Seria tentador dizer que tudo começou com a viagem do primeiro-ministro libanês à Arábia Saudita e o subsequente anúncio da sua demissão (entretanto, talvez em homenagem a Paulo Portas, devidamente revogada), mas no Médio Oriente nada começou há tão pouco tempo. A mais pequena questiúncula, a mais simples disputa, ou o mais ligeiro rancor têm séculos e séculos de vida, e nenhum é assim tão pequeno, simples ou ligeiro. Mas independentemente de qual o seu começo, a verdade é que algo se passa no que em tempos talvez mais iluminados se chamava “o Levante”.

Durante séculos, toda a gente andou por Beirute, e agora parece que toda a gente vive por lá. Gregos, romanos, fenícios, sírios, otomanos e franceses estiveram lá no passado, arménios, xiitas, sunitas, drusos, judeus, cristãos, ortodoxos e refugiados vindos da Palestina ou da Síria fazem parte do Líbano de hoje, com mini-saias e hijabs lado a lado ao descer as ruas, pernas nuas e cabelos cobertos por vezes num só corpo.

Durante quase duas décadas no final do século passado, a guerra civil dividiu todos os que não matou. Mas no fim, diz o libanês Nassim Nicholas Taleb, ajudou a construir um país mais estável, ao resultar num estado descentralizado que facilita a partilha do poder entre os vários grupos étnicos, religiosos e políticos que o compõem: o presidente é invariavelmente cristão, o primeiro-ministro sunita, o Presidente do Parlamento um xiita, e os seus adjuntos ortodoxos.

Em algumas regiões – sul de Beirute, sul do país – o Hezbollah é a autoridade efectiva e aquilo a que mais se assemelha a um Estado. E apesar de tudo o que de mau um sistema destes implica (corrupção, violência, terrorismo), quando comparado com muitos dos seus vizinhos, o Líbano parece um pequeno paraíso. Em grande medida, o problema do Líbano está mesmo nos vizinhos.

Quando o ex-cozinheiro Anthony Bourdain fez um episódio do seu programa Parts Unknown em Beirute, um nativo disse-lhe: “só temos um bom vizinho que nunca se zanga connosco: o mar”. Os restantes trazem sempre chatices, e ao que parece, estão prestes a fazê-lo de novo.

Foi a Arábia Saudita a forçar o primeiro-ministro Hariri a demitir-se, mantendo-o posteriormente sequestrado em Riade, com o objectivo de romper com a política relativamente amigável que Hariri (sunita como os sauditas) mantinha com o Irão xiita e rival regional dos sauditas.
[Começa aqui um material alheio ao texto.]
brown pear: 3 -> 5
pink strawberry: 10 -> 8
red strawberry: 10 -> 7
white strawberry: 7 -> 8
O Irão está prestes a atingir o seu velho objectivo de estabelecer um corredor até ao Mediterrâneo, que lhe permitiria, sem obstáculos, transportar armamento para os seus protegidos do Hezbollah, que parecem estar também envolvidos no treino dos rebeldes Houtis do Iémen com quem os sauditas estão em guerra, motivando assim os receios destes últimos.

É compreensível que o novo homem-forte da política saudita, o príncipe Mohammed bin Salman, veja a presença do Irão no resto da região e no Líbano em particular como uma ameaça, e a falta de vontade de Hariri em confrontar o Hezbollah como um perigo. Tal como é compreensível que, do ponto de vista do Irão, ter no Líbano um primeiro-ministro (recorde-se, forçosamente sunita) mais obediente aos desejos sauditas ponha em causa os interesses e a segurança do país; ou que para o Hezbollah um governo libanês hostil ameace a sua sobrevivência; ou que do ponto de vista de Israel um Hezbollah mais e melhor armado seja o suficiente para tirar o sono dos seus cidadãos e pôr a hipótese de atacar antes que seja tarde demais.
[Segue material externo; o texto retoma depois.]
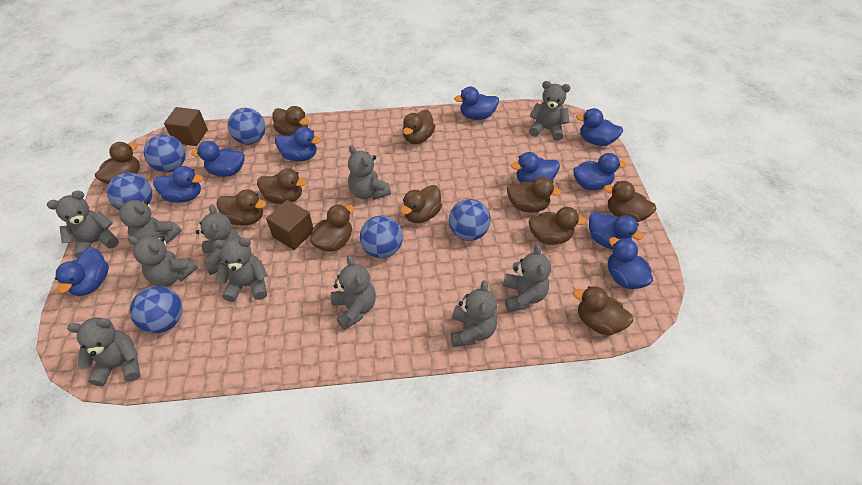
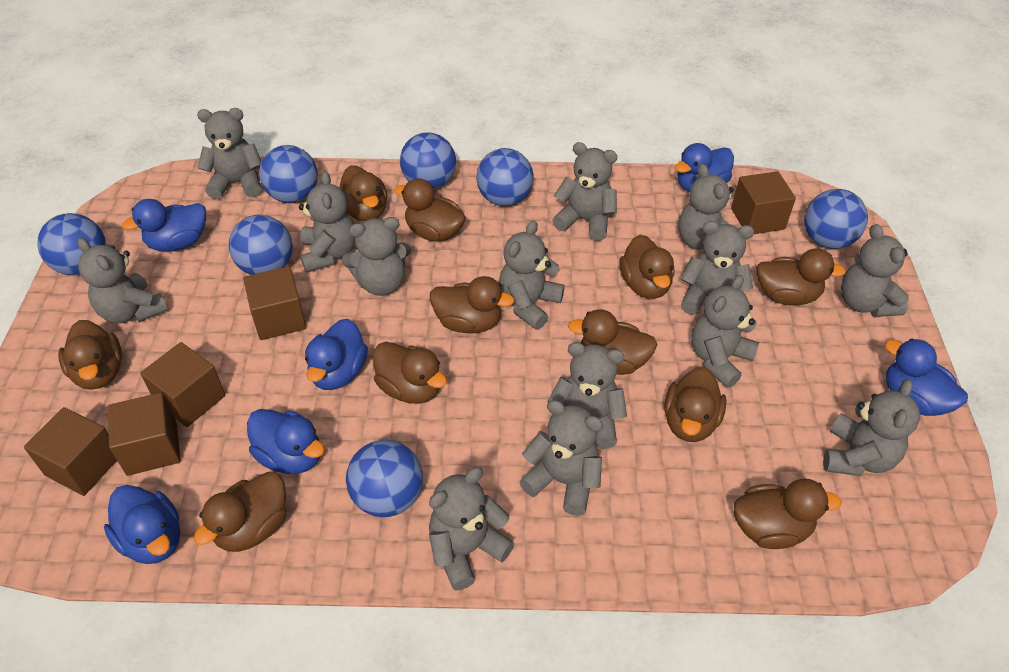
blue ball: 6 -> 7
blue duck: 10 -> 6
brown cube: 2 -> 5
grey teddy bear: 11 -> 14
Mas a verdade é que qualquer alteração no periclitante equilíbrio político interno libanês que vise acalmar qualquer um destes receios pode ser suficiente para espoletar uma guerra civil, senão mesmo uma guerra em todo o Médio Oriente.
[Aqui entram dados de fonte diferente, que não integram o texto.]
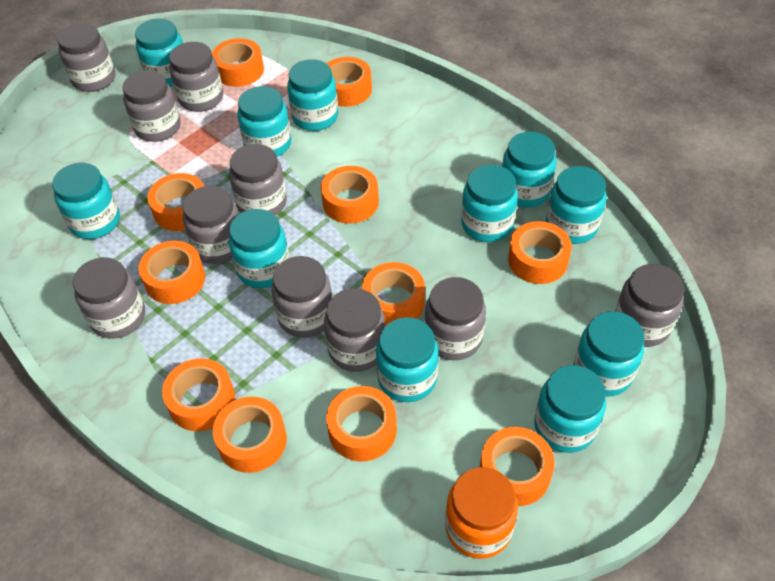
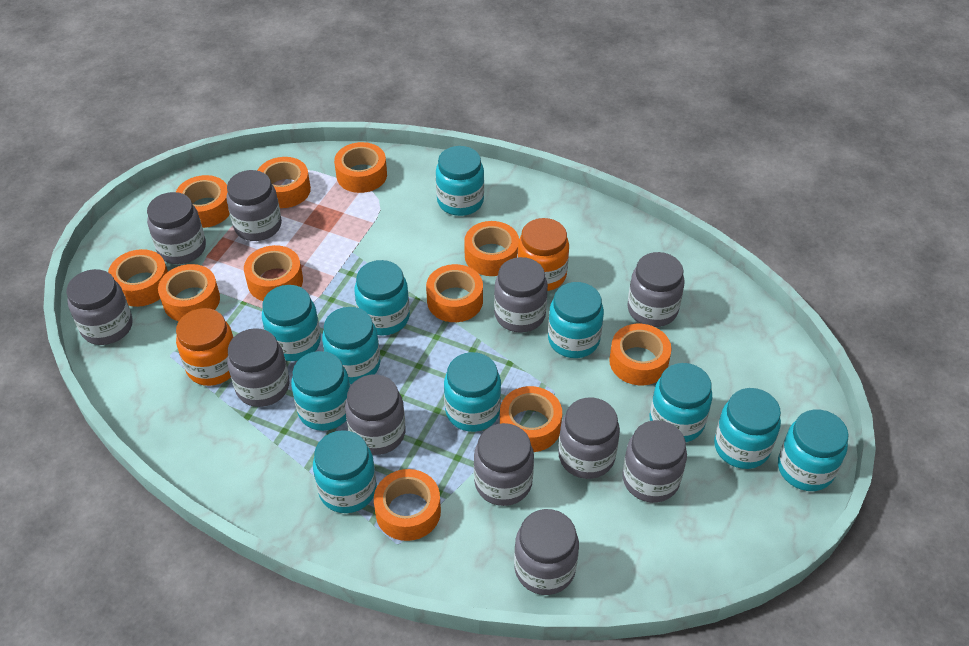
grey jar: 10 -> 11
orange jar: 1 -> 2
No tal episódio do seu programa, Bourdain chamou ao Libano “um mundo em miniatura”: “Não há qualquer outro lugar sequer remotamente parecido”, que tenha ao mesmo tempo “tudo o que há de extraordinário, e todos os males do mundo”, uma espécie panela de pressão onde se junta e mistura tudo o que há no Médio Oriente. No que diz respeito à comida, o resultado é talvez o que de melhor a região tem para oferecer. Mas quando se trata de política, o cozinhado é bem mais desagradável.